We cannot emphasize enough the importance of utilizing an experienced automotive industry attorney in considering any new financing and leasing arrangements. Several detailed legal requirements govern such transactions. Rideshare companies, though they can be valuable business partners, are not dedicated to minimizing potential liability for your dealership. Through the assistance of able legal counsel and legally compliant lease and financing arrangements, dealers should be able to minimize if not eliminate risks they might otherwise face participating in these programs.
 These companies are also sometimes called “Transportation Network Companies” or other titles based on their mobile applications, such as “ride-hailing apps.” For consistency, we will continue referring to Lyft, Sidecar, Uber and other such companies as “rideshare companies.”
 The California Public Utilities Commission, in 2013, and 2014, adopted new rules requiring certain insurance coverages and trade dress plaques in rideshare vehicles (such as the familiar Uber “U” plaque displayed on windshields).
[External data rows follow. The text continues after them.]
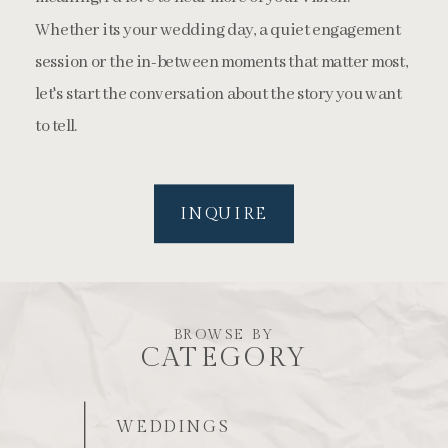
Whether its your wedding day, a quiet engagement
session or the in-between moments that matter most,
let's start the conversation about the story you want
to tell.
INQUIRE
BROWSE BY
CATEGORY
WEDDINGS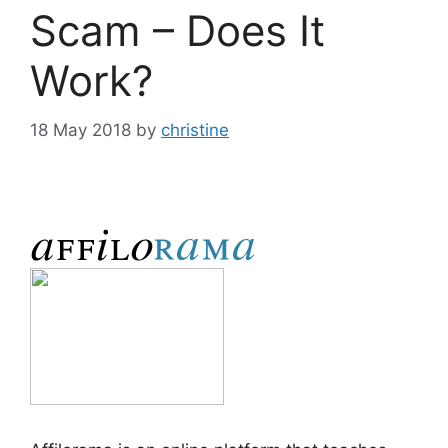
Scam – Does It
Work?
18 May 2018
by
christine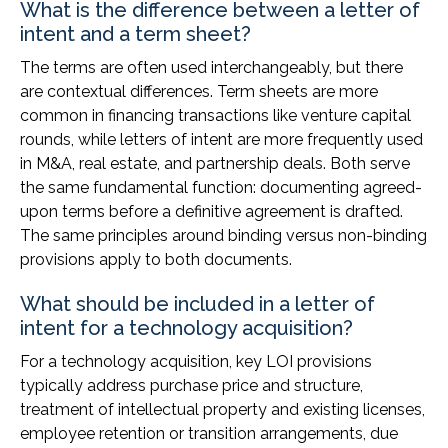
What is the difference between a letter of
intent and a term sheet?
The terms are often used interchangeably, but there
are contextual differences. Term sheets are more
common in financing transactions like venture capital
rounds, while letters of intent are more frequently used
in M&A, real estate, and partnership deals. Both serve
the same fundamental function: documenting agreed-
upon terms before a definitive agreement is drafted.
The same principles around binding versus non-binding
provisions apply to both documents.
What should be included in a letter of
intent for a technology acquisition?
For a technology acquisition, key LOI provisions
typically address purchase price and structure,
treatment of intellectual property and existing licenses,
employee retention or transition arrangements, due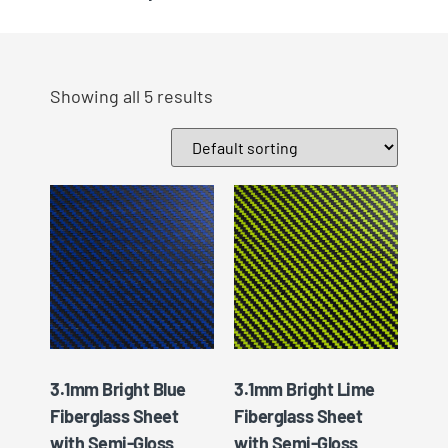
Showing all 5 results
3.1mm Bright Blue
3.1mm Bright Lime
Fiberglass Sheet
Fiberglass Sheet
with Semi-Gloss
with Semi-Gloss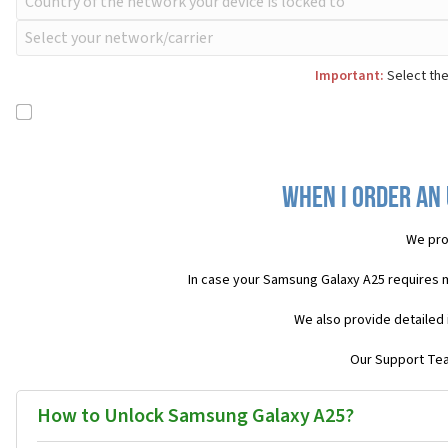
Important:
Select the
When I order an
We pro
In case your Samsung Galaxy A25 requires 
We also provide detailed 
Our Support Team
How to Unlock Samsung Galaxy A25?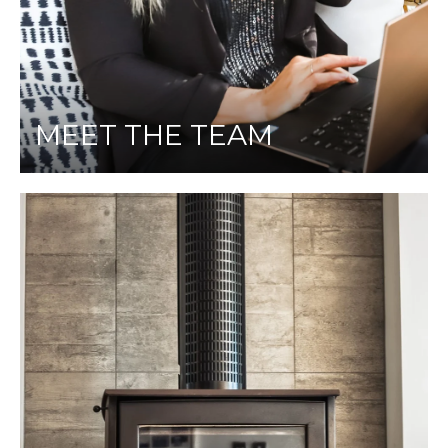
MEET THE TEAM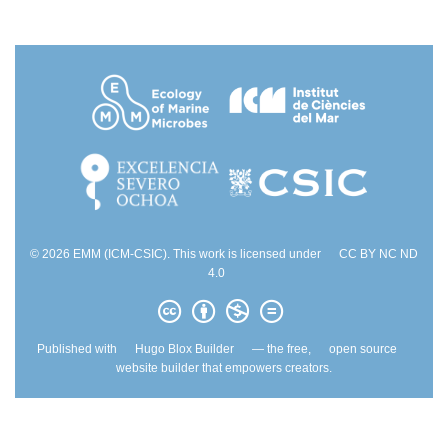
© 2026 EMM (ICM-CSIC). This work is licensed under
CC BY NC ND
4.0
Published with
Hugo Blox Builder
— the free,
open source
website builder that empowers creators.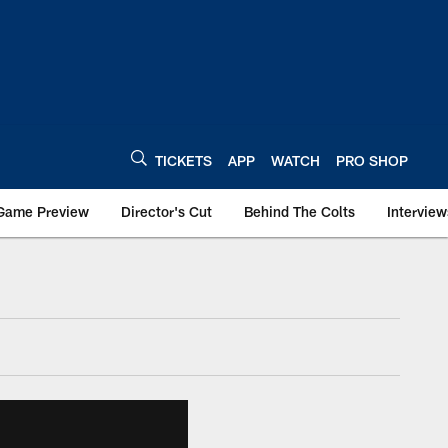
TICKETS
APP
WATCH
PRO SHOP
Game Preview
Director's Cut
Behind The Colts
Interview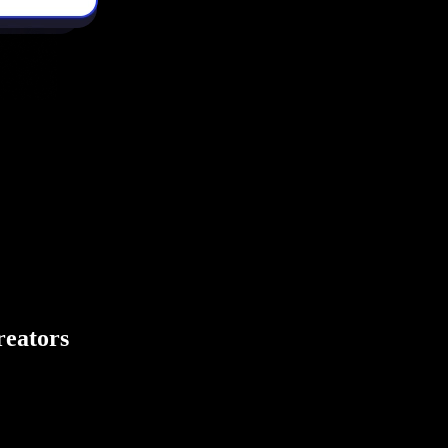
creators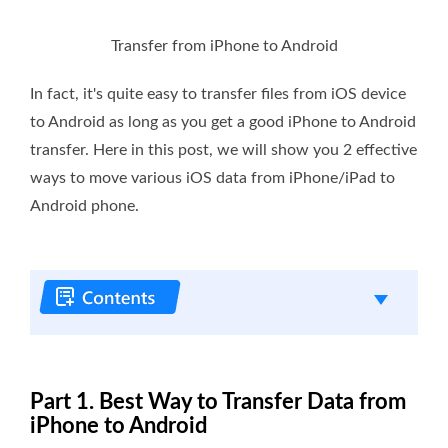
Transfer from iPhone to Android
In fact, it's quite easy to transfer files from iOS device
to Android as long as you get a good iPhone to Android
transfer. Here in this post, we will show you 2 effective
ways to move various iOS data from iPhone/iPad to
Android phone.
Part 1. Best Way to Transfer Data from
iPhone to Android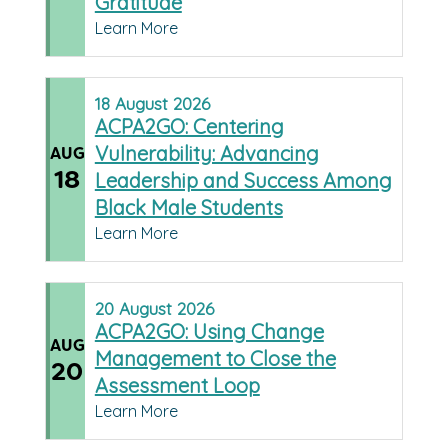
Gratitude
Learn More
18
August
2026
ACPA2GO: Centering
Vulnerability: Advancing
AUG
18
Leadership and Success Among
Black Male Students
Learn More
20
August
2026
ACPA2GO: Using Change
AUG
Management to Close the
20
Assessment Loop
Learn More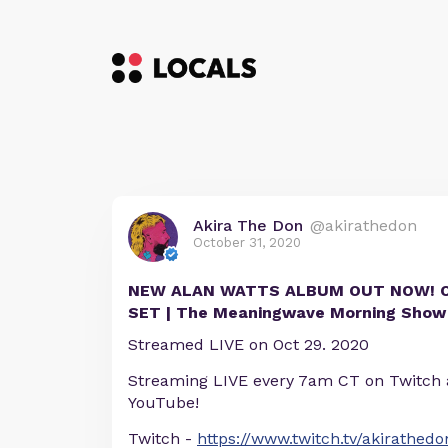
Akira The Don
@akirathedon
October 31, 2020
NEW ALAN WATTS ALBUM OUT NOW! 
SET | The Meaningwave Morning Show
Streamed LIVE on Oct 29. 2020
Streaming LIVE every 7am CT on Twitch
YouTube!
Twitch -
https://www.twitch.tv/akirathedo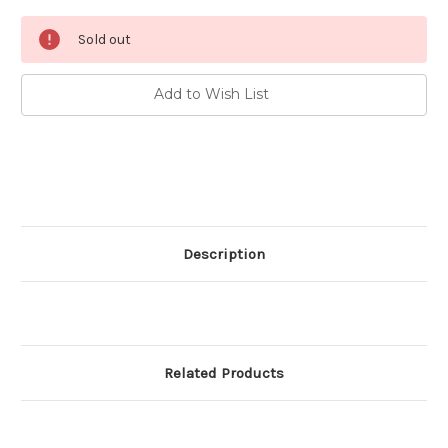
Current
Sold out
Stock:
Add to Wish List
Description
Related Products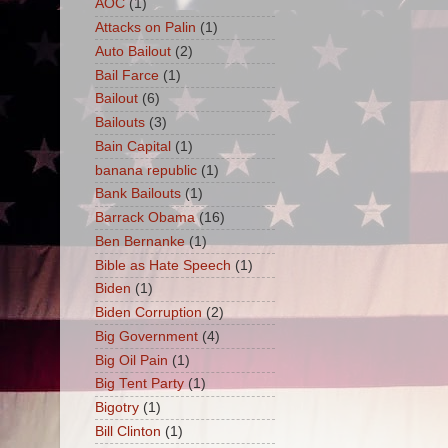
AOC
(1)
Attacks on Palin
(1)
Auto Bailout
(2)
Bail Farce
(1)
Bailout
(6)
Bailouts
(3)
Bain Capital
(1)
banana republic
(1)
Bank Bailouts
(1)
Barrack Obama
(16)
Ben Bernanke
(1)
Bible as Hate Speech
(1)
Biden
(1)
Biden Corruption
(2)
Big Government
(4)
Big Oil Pain
(1)
Big Tent Party
(1)
Bigotry
(1)
Bill Clinton
(1)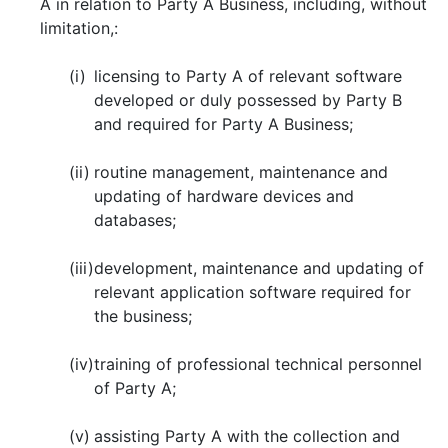
A in relation to Party A Business, including, without
limitation,:
(i)
licensing to Party A of relevant software
developed or duly possessed by Party B
and required for Party A Business;
(ii)
routine management, maintenance and
updating of hardware devices and
databases;
(iii)
development, maintenance and updating of
relevant application software required for
the business;
(iv)
training of professional technical personnel
of Party A;
(v)
assisting Party A with the collection and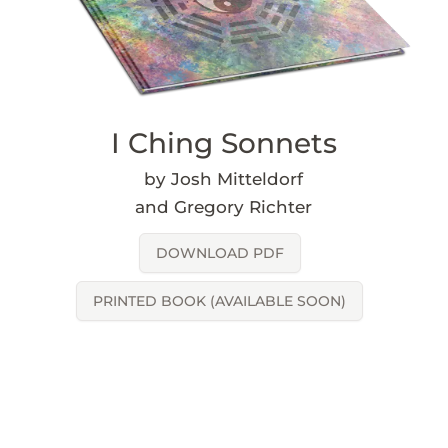
I Ching Sonnets
by Josh Mitteldorf
and Gregory Richter
DOWNLOAD PDF
PRINTED BOOK (AVAILABLE SOON)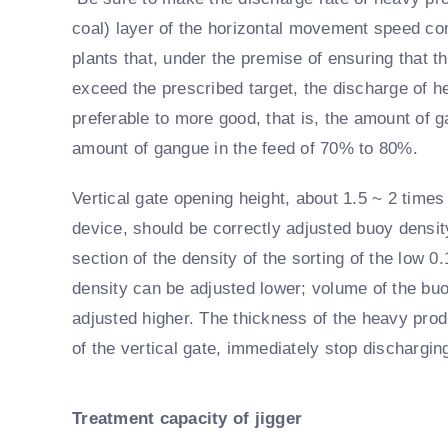
coal) layer of the horizontal movement speed c
plants that, under the premise of ensuring that t
exceed the prescribed target, the discharge of 
preferable to more good, that is, the amount of 
amount of gangue in the feed of 70% to 80%.
Vertical gate opening height, about 1.5 ~ 2 times
device, should be correctly adjusted buoy density
section of the density of the sorting of the low 0
density can be adjusted lower; volume of the buo
adjusted higher. The thickness of the heavy produ
of the vertical gate, immediately stop dischargin
Treatment capacity of jigger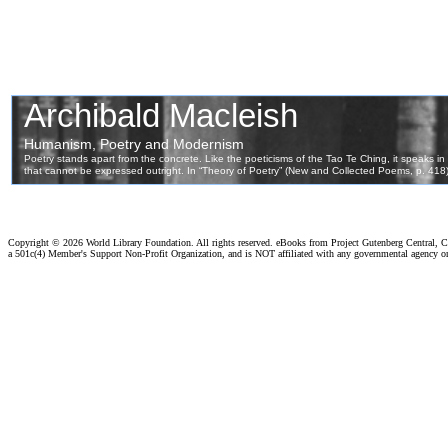
Copyright ©
2026 World Library Foundation. All rights reserved. eBooks from Project Gutenberg Central, Cl
a 501c(4) Member's Support Non-Profit Organization, and is NOT affiliated with any governmental agency o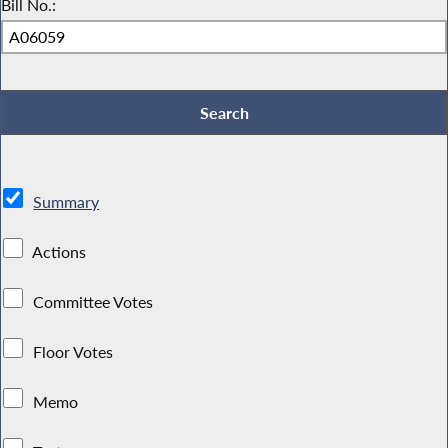
Bill No.:
Summary
Actions
Committee Votes
Floor Votes
Memo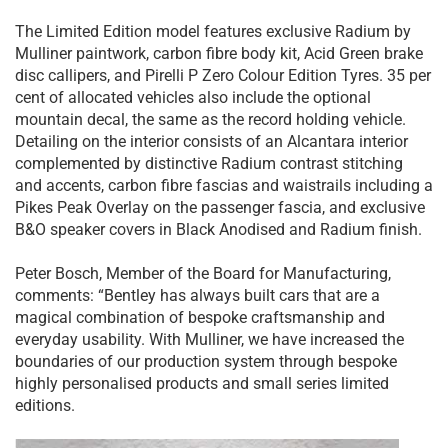
The Limited Edition model features exclusive Radium by
Mulliner paintwork, carbon fibre body kit, Acid Green brake
disc callipers, and Pirelli P Zero Colour Edition Tyres. 35 per
cent of allocated vehicles also include the optional
mountain decal, the same as the record holding vehicle.
Detailing on the interior consists of an Alcantara interior
complemented by distinctive Radium contrast stitching
and accents, carbon fibre fascias and waistrails including a
Pikes Peak Overlay on the passenger fascia, and exclusive
B&O speaker covers in Black Anodised and Radium finish.
Peter Bosch, Member of the Board for Manufacturing,
comments: “Bentley has always built cars that are a
magical combination of bespoke craftsmanship and
everyday usability. With Mulliner, we have increased the
boundaries of our production system through bespoke
highly personalised products and small series limited
editions.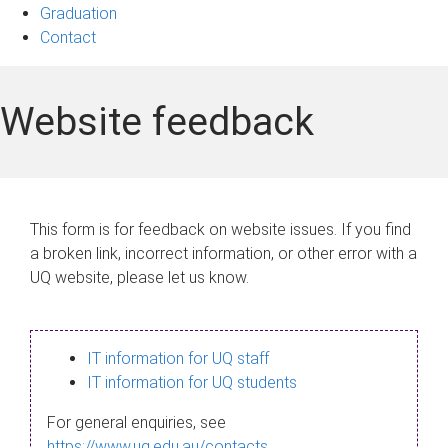
Graduation
Contact
Website feedback
This form is for feedback on website issues. If you find
a broken link, incorrect information, or other error with a
UQ website, please let us know.
IT information for UQ staff
IT information for UQ students
For general enquiries, see
https://www.uq.edu.au/contacts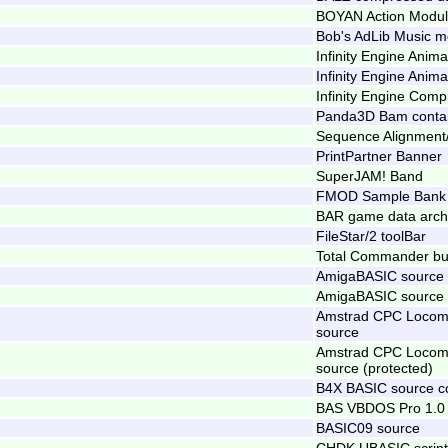
BOYAN Action Modu
Bob's AdLib Music m
Infinity Engine Anima
Infinity Engine Anima
Infinity Engine Comp
Panda3D Bam conta
Sequence Alignment/
PrintPartner Banner
SuperJAM! Band
FMOD Sample Bank 
BAR game data arch
FileStar/2 toolBar
Total Commander but
AmigaBASIC source
AmigaBASIC source 
Amstrad CPC Locomo
source
Amstrad CPC Locomo
source (protected)
B4X BASIC source c
BAS VBDOS Pro 1.0
BASIC09 source
CHDK UBASIC script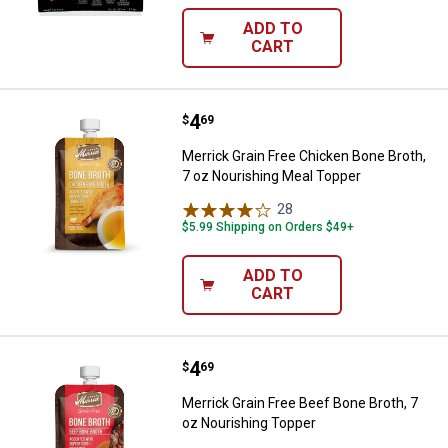
ADD TO
CART
Price:
.
4
Merrick Grain Free Chicken Bone 
$
69
Merrick Grain Free Chicken Bone Broth,
7 oz Nourishing Meal Topper
28
Reviews
$5.99 Shipping on Orders $49+
ADD TO
CART
Price:
.
4
Merrick Grain Free Beef Bone Bro
$
69
Merrick Grain Free Beef Bone Broth, 7
oz Nourishing Topper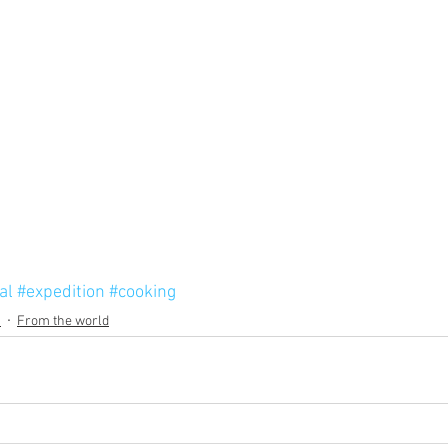
al
#expedition
#cooking
s
From the world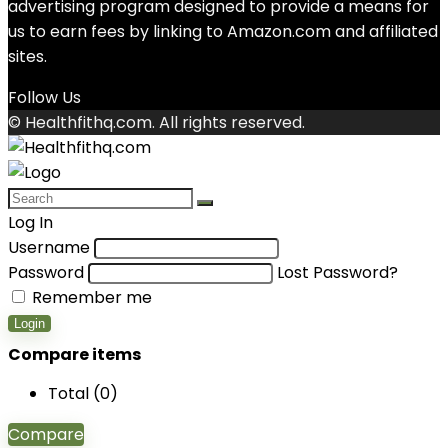
advertising program designed to provide a means for
us to earn fees by linking to Amazon.com and affiliated
sites.
Follow Us
© Healthfithq.com. All rights reserved.
Log In
Username
Password
Lost Password?
Remember me
Login
Compare items
Total (
0
)
Compare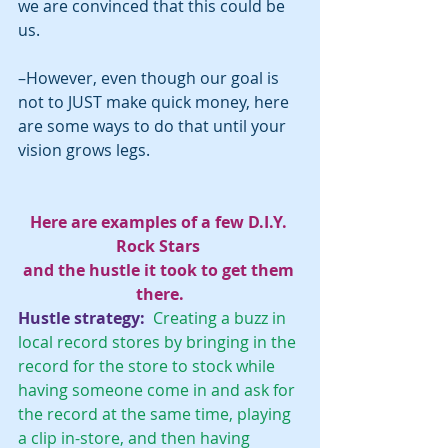
we are convinced that this could be 
us. 
–However, even though our goal is 
not to JUST make quick money, here 
are some ways to do that until your 
vision grows legs.
Here are examples of a few D.I.Y. 
Rock Stars 
and the hustle it took to get them 
there.
Hustle strategy: 
 Creating a buzz in 
local record stores by bringing in the 
record for the store to stock while 
having someone come in and ask for 
the record at the same time, playing 
a clip in-store, and then having 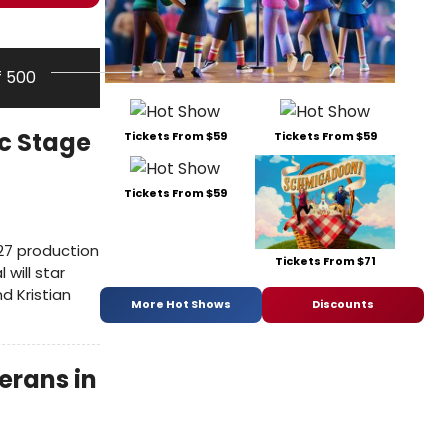
f 500
ic Stage
Tickets From $59
Tickets From $59
Tickets From $59
027 production
Tickets From $71
will star
d Kristian
More Hot Shows
Discounts
erans in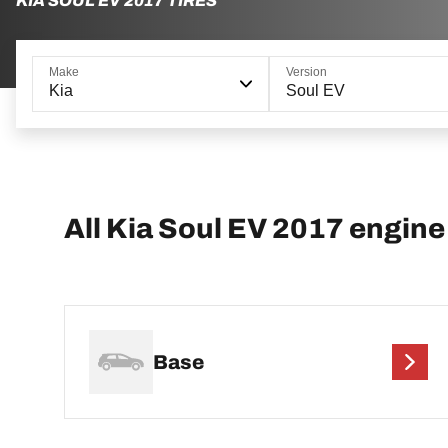
KIA SOUL EV 2017 TIRES
Make
Version
Kia
Soul EV
All Kia Soul EV 2017 engine
Base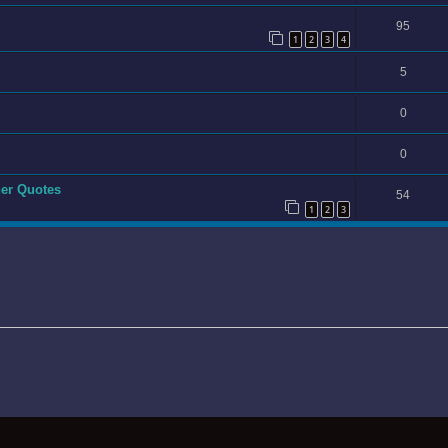
95
1
2
3
4
5
0
0
er Quotes
54
1
2
3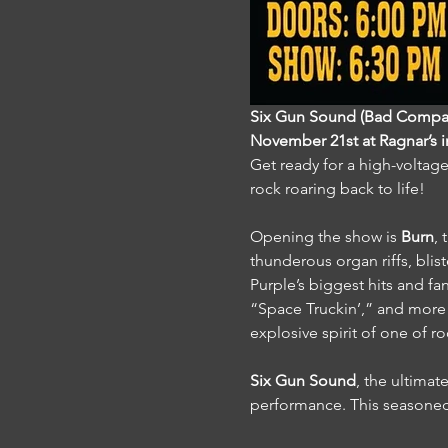
Six Gun Sound (Bad Company
November 21st at Ragnar’s 
Get ready for a high-voltage
rock roaring back to life!
Opening the show is 
Burn
,
thunderous organ riffs, blis
Purple’s biggest hits and fa
“Space Truckin’,” and more f
explosive spirit of one of ro
Six Gun Sound
, the ultimat
performance. This seasoned 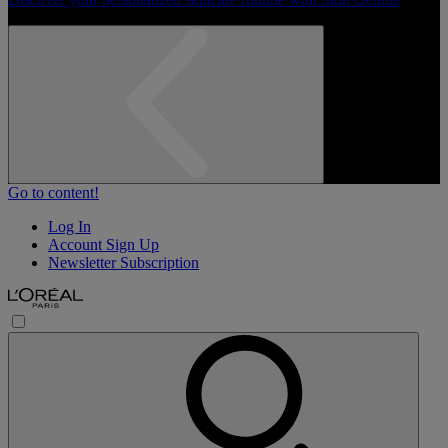
Go to content!
Log In
Account Sign Up
Newsletter Subscription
The California Public Utilities Commission currently maintains a website that gives an overview of its rideshare regulations.
 See, e.g. 12 Code of Federal Regulation §213.4 (c) [Regulation M]
 Civil Code § 2985.8(e) [California Leasing Act]
 One California Labor Commissioner ruling recently held that a particular driver was an “employee,” but this dispute is ongoing. See, “California Says Uber Driver Is Employee, Not a Contractor,” June 17, 2015, New York Times.